Vu l’issue de la cause, les frais de la procédure d’appel, constitués en l’espèce de l’émolument d’audience et de jugement, par 1'610 fr. (art. 21 al. 1 et 2 TFIP [Tarif des frais de procédure et indemnités en matière pénale du 28 septembre 2010 ; BLV 312.03.1]), seront mis à la charge de l’appelant, qui succombe (art. 428 al. 1, 1re phrase, CPP).
Par ces motifs,
la Cour d’appel pénale,
statuant en application des art. 331, 355 et ss et 398 ss CPP,
prononce :
I. L'appel est rejeté.
II. Le jugement rendu le 25 juin 2019 par le Tribunal de police de l'arrondissement de Lausanne est confirmé selon le dispositif suivant :
"I. Constate que X.________ s’est rendu coupable de conduite d’un véhicule automobile malgré le refus, le retrait ou l’interdiction de l’usage du permis ;
II. Condamne X.________ à une peine privative de liberté de 90 (nonante) jours ;
III. Met les frais de justice par 1'100 fr. à la charge de X.________."

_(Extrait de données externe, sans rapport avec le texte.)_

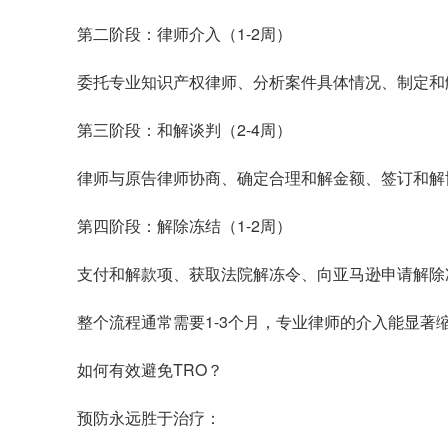
第二阶段：律师介入（1-2周）
委托专业知识产权律师、分析案件具体情况、制定和
第三阶段：和解谈判（2-4周）
律师与原告律师协商、确定合理和解金额、签订和解
第四阶段：解除冻结（1-2周）
支付和解款项、获取法院解冻令、向亚马逊申请解除
整个流程通常需要1-3个月，专业律师的介入能显著
如何有效避免TRO？
预防永远胜于治疗：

III. Les frais d'appel, par 1'610 fr., sont mis à la charge de X.________.
Le président : La greffière :
Du
Le jugement qui précède, dont le dispositif a été communiqué par écrit aux intéressés le 6 décembre 2019, est notifié, par l'envoi d'une copie complète, à :
- Me Tony Donnet-Monay, avocat (pour X.________),
- Ministère public central,
et communiqué à :
- M. le Président du Tribunal de police de l'arrondissement de Lausanne,
- M. le Procureur de l'arrondissement de Lausanne,
- Office d'exécution des peines,
- Service de la population du Canton de Vaud, (pour X.________, né le 18.06.1984),
par l'envoi de photocopies.
Le présent jugement peut faire l'objet d'un recours en matière pénale devant le Tribunal fédéral au sens des art. 78 ss LTF (loi du 17 juin 2005 sur le Tribunal fédéral – RS 173.110). Ce recours doit être déposé devant le Tribunal fédéral dans les trente jours qui suivent la notification de l'expédition complète (art. 100 al. 1 LTF).